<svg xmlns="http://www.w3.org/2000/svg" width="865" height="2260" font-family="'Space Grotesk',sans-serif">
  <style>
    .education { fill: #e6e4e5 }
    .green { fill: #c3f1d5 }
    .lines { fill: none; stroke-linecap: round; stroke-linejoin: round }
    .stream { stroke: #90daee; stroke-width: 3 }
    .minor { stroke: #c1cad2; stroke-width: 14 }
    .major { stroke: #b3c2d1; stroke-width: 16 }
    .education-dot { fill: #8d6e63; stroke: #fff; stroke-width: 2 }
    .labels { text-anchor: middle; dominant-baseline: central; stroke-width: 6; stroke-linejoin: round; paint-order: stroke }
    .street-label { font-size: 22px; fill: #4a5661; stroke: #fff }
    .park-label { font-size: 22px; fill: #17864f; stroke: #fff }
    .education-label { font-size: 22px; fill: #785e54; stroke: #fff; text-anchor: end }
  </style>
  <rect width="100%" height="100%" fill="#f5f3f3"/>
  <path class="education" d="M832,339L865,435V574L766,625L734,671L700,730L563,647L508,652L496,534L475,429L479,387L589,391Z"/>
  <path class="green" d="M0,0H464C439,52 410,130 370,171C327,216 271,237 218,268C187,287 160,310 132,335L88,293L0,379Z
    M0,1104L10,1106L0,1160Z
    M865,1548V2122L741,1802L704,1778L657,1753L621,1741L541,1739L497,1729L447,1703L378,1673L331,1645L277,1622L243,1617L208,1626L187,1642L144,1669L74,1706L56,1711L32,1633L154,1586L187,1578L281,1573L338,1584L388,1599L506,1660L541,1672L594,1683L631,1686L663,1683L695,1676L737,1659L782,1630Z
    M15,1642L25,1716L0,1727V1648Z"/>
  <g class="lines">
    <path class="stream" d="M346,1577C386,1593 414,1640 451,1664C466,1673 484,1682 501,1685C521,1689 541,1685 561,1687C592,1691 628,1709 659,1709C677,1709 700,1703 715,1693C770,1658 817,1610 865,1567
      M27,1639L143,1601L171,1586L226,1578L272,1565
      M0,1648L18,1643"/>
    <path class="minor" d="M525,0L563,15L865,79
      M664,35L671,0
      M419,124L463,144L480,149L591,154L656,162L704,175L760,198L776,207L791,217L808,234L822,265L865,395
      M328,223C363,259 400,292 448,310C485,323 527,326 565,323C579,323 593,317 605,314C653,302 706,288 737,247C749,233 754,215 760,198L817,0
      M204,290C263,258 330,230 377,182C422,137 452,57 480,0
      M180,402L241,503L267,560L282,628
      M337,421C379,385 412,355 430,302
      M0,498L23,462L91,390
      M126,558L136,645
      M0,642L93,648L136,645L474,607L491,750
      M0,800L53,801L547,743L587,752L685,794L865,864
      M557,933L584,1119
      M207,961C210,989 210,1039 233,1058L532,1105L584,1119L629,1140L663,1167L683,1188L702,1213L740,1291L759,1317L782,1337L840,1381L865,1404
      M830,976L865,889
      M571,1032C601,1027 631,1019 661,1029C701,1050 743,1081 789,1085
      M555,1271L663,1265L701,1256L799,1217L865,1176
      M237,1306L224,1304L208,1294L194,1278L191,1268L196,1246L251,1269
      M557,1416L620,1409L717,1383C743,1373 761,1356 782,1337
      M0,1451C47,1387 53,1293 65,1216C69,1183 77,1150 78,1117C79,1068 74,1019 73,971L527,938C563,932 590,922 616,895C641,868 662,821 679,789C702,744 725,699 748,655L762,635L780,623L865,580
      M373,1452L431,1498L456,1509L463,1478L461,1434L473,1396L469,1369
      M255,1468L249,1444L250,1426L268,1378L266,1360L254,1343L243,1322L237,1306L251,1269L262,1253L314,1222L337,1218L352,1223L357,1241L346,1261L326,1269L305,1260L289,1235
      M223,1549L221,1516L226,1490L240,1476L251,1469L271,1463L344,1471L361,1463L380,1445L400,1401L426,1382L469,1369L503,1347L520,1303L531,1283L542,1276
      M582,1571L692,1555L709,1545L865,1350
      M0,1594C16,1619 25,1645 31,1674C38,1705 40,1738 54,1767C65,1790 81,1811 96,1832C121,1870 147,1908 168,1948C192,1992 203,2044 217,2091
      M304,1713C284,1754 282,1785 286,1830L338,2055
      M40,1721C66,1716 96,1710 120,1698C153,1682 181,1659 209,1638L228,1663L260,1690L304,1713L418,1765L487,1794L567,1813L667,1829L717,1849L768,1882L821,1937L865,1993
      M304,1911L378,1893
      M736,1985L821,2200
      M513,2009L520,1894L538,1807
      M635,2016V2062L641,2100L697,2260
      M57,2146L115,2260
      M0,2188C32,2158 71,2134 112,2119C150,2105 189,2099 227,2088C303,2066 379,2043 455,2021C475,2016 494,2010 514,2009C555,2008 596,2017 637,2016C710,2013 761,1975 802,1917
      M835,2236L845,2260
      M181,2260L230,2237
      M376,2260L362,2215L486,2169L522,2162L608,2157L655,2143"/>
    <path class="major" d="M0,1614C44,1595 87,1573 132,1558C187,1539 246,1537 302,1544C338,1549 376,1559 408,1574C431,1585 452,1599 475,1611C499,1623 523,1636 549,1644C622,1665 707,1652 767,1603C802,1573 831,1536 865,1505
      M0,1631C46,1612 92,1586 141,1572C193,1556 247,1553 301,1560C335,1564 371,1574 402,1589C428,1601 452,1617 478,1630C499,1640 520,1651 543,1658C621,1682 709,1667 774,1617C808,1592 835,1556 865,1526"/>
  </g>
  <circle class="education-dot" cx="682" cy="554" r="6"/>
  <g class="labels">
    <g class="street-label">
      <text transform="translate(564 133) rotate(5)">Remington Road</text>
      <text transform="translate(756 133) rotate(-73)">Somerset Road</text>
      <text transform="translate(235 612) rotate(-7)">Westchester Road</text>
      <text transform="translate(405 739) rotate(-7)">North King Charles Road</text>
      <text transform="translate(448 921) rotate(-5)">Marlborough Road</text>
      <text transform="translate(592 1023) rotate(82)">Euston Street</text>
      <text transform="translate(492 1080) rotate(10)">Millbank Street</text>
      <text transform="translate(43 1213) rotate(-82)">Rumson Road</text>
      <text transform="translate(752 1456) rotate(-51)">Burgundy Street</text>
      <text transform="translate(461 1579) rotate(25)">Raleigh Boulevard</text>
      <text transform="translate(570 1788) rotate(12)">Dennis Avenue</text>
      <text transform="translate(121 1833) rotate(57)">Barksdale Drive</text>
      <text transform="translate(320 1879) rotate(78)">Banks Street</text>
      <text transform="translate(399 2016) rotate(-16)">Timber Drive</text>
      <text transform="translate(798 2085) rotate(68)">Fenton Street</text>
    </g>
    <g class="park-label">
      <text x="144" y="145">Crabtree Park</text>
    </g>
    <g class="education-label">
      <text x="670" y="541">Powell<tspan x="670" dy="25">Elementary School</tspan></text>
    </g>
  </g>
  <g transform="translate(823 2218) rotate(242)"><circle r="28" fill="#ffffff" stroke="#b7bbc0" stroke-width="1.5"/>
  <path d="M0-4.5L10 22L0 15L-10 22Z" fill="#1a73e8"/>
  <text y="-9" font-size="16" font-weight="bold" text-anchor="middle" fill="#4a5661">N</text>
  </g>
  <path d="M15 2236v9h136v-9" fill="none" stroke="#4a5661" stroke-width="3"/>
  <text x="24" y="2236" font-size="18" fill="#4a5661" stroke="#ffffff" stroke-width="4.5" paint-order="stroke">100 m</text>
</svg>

■ ■ ■

### What is expected:
For this exercise, output the records in full, exactly.

### Result for this task:
<svg xmlns="http://www.w3.org/2000/svg" width="865" height="2260" font-family="'Space Grotesk',sans-serif">
  <style>
    .education { fill: #e6e4e5 }
    .green { fill: #c3f1d5 }
    .lines { fill: none; stroke-linecap: round; stroke-linejoin: round }
    .stream { stroke: #90daee; stroke-width: 3 }
    .minor { stroke: #c1cad2; stroke-width: 14 }
    .major { stroke: #b3c2d1; stroke-width: 16 }
    .education-dot { fill: #8d6e63; stroke: #fff; stroke-width: 2 }
    .labels { text-anchor: middle; dominant-baseline: central; stroke-width: 6; stroke-linejoin: round; paint-order: stroke }
    .street-label { font-size: 22px; fill: #4a5661; stroke: #fff }
    .park-label { font-size: 22px; fill: #17864f; stroke: #fff }
    .education-label { font-size: 22px; fill: #785e54; stroke: #fff; text-anchor: end }
  </style>
  <rect width="100%" height="100%" fill="#f5f3f3"/>
  <path class="education" d="M832,339L865,435V574L766,625L734,671L700,730L563,647L508,652L496,534L475,429L479,387L589,391Z"/>
  <path class="green" d="M0,0H464C439,52 410,130 370,171C327,216 271,237 218,268C187,287 160,310 132,335L88,293L0,379Z
    M0,1104L10,1106L0,1160Z
    M865,1548V2122L741,1802L704,1778L657,1753L621,1741L541,1739L497,1729L447,1703L378,1673L331,1645L277,1622L243,1617L208,1626L187,1642L144,1669L74,1706L56,1711L32,1633L154,1586L187,1578L281,1573L338,1584L388,1599L506,1660L541,1672L594,1683L631,1686L663,1683L695,1676L737,1659L782,1630Z
    M15,1642L25,1716L0,1727V1648Z"/>
  <g class="lines">
    <path class="stream" d="M346,1577C386,1593 414,1640 451,1664C466,1673 484,1682 501,1685C521,1689 541,1685 561,1687C592,1691 628,1709 659,1709C677,1709 700,1703 715,1693C770,1658 817,1610 865,1567
      M27,1639L143,1601L171,1586L226,1578L272,1565
      M0,1648L18,1643"/>
    <path class="minor" d="M525,0L563,15L865,79
      M664,35L671,0
      M419,124L463,144L480,149L591,154L656,162L704,175L760,198L776,207L791,217L808,234L822,265L865,395
      M328,223C363,259 400,292 448,310C485,323 527,326 565,323C579,323 593,317 605,314C653,302 706,288 737,247C749,233 754,215 760,198L817,0
      M204,290C263,258 330,230 377,182C422,137 452,57 480,0
      M180,402L241,503L267,560L282,628
      M337,421C379,385 412,355 430,302
      M0,498L23,462L91,390
      M126,558L136,645
      M0,642L93,648L136,645L474,607L491,750
      M0,800L53,801L547,743L587,752L685,794L865,864
      M557,933L584,1119
      M207,961C210,989 210,1039 233,1058L532,1105L584,1119L629,1140L663,1167L683,1188L702,1213L740,1291L759,1317L782,1337L840,1381L865,1404
      M830,976L865,889
      M571,1032C601,1027 631,1019 661,1029C701,1050 743,1081 789,1085
      M555,1271L663,1265L701,1256L799,1217L865,1176
      M237,1306L224,1304L208,1294L194,1278L191,1268L196,1246L251,1269
      M557,1416L620,1409L717,1383C743,1373 761,1356 782,1337
      M0,1451C47,1387 53,1293 65,1216C69,1183 77,1150 78,1117C79,1068 74,1019 73,971L527,938C563,932 590,922 616,895C641,868 662,821 679,789C702,744 725,699 748,655L762,635L780,623L865,580
      M373,1452L431,1498L456,1509L463,1478L461,1434L473,1396L469,1369
      M255,1468L249,1444L250,1426L268,1378L266,1360L254,1343L243,1322L237,1306L251,1269L262,1253L314,1222L337,1218L352,1223L357,1241L346,1261L326,1269L305,1260L289,1235
      M223,1549L221,1516L226,1490L240,1476L251,1469L271,1463L344,1471L361,1463L380,1445L400,1401L426,1382L469,1369L503,1347L520,1303L531,1283L542,1276
      M582,1571L692,1555L709,1545L865,1350
      M0,1594C16,1619 25,1645 31,1674C38,1705 40,1738 54,1767C65,1790 81,1811 96,1832C121,1870 147,1908 168,1948C192,1992 203,2044 217,2091
      M304,1713C284,1754 282,1785 286,1830L338,2055
      M40,1721C66,1716 96,1710 120,1698C153,1682 181,1659 209,1638L228,1663L260,1690L304,1713L418,1765L487,1794L567,1813L667,1829L717,1849L768,1882L821,1937L865,1993
      M304,1911L378,1893
      M736,1985L821,2200
      M513,2009L520,1894L538,1807
      M635,2016V2062L641,2100L697,2260
      M57,2146L115,2260
      M0,2188C32,2158 71,2134 112,2119C150,2105 189,2099 227,2088C303,2066 379,2043 455,2021C475,2016 494,2010 514,2009C555,2008 596,2017 637,2016C710,2013 761,1975 802,1917
      M835,2236L845,2260
      M181,2260L230,2237
      M376,2260L362,2215L486,2169L522,2162L608,2157L655,2143"/>
    <path class="major" d="M0,1614C44,1595 87,1573 132,1558C187,1539 246,1537 302,1544C338,1549 376,1559 408,1574C431,1585 452,1599 475,1611C499,1623 523,1636 549,1644C622,1665 707,1652 767,1603C802,1573 831,1536 865,1505
      M0,1631C46,1612 92,1586 141,1572C193,1556 247,1553 301,1560C335,1564 371,1574 402,1589C428,1601 452,1617 478,1630C499,1640 520,1651 543,1658C621,1682 709,1667 774,1617C808,1592 835,1556 865,1526"/>
  </g>
  <circle class="education-dot" cx="682" cy="554" r="6"/>
  <g class="labels">
    <g class="street-label">
      <text transform="translate(564 133) rotate(5)">Remington Road</text>
      <text transform="translate(756 133) rotate(-73)">Somerset Road</text>
      <text transform="translate(235 612) rotate(-7)">Westchester Road</text>
      <text transform="translate(405 739) rotate(-7)">North King Charles Road</text>
      <text transform="translate(448 921) rotate(-5)">Marlborough Road</text>
      <text transform="translate(592 1023) rotate(82)">Euston Street</text>
      <text transform="translate(492 1080) rotate(10)">Millbank Street</text>
      <text transform="translate(43 1213) rotate(-82)">Rumson Road</text>
      <text transform="translate(752 1456) rotate(-51)">Burgundy Street</text>
      <text transform="translate(461 1579) rotate(25)">Raleigh Boulevard</text>
      <text transform="translate(570 1788) rotate(12)">Dennis Avenue</text>
      <text transform="translate(121 1833) rotate(57)">Barksdale Drive</text>
      <text transform="translate(320 1879) rotate(78)">Banks Street</text>
      <text transform="translate(399 2016) rotate(-16)">Timber Drive</text>
      <text transform="translate(798 2085) rotate(68)">Fenton Street</text>
    </g>
    <g class="park-label">
      <text x="144" y="145">Crabtree Park</text>
    </g>
    <g class="education-label">
      <text x="670" y="541">Powell<tspan x="670" dy="25">Elementary School</tspan></text>
    </g>
  </g>
  <g transform="translate(823 2218) rotate(242)"><circle r="28" fill="#ffffff" stroke="#b7bbc0" stroke-width="1.5"/>
  <path d="M0-4.5L10 22L0 15L-10 22Z" fill="#1a73e8"/>
  <text y="-9" font-size="16" font-weight="bold" text-anchor="middle" fill="#4a5661">N</text>
  </g>
  <path d="M15 2236v9h136v-9" fill="none" stroke="#4a5661" stroke-width="3"/>
  <text x="24" y="2236" font-size="18" fill="#4a5661" stroke="#ffffff" stroke-width="4.5" paint-order="stroke">100 m</text>
</svg>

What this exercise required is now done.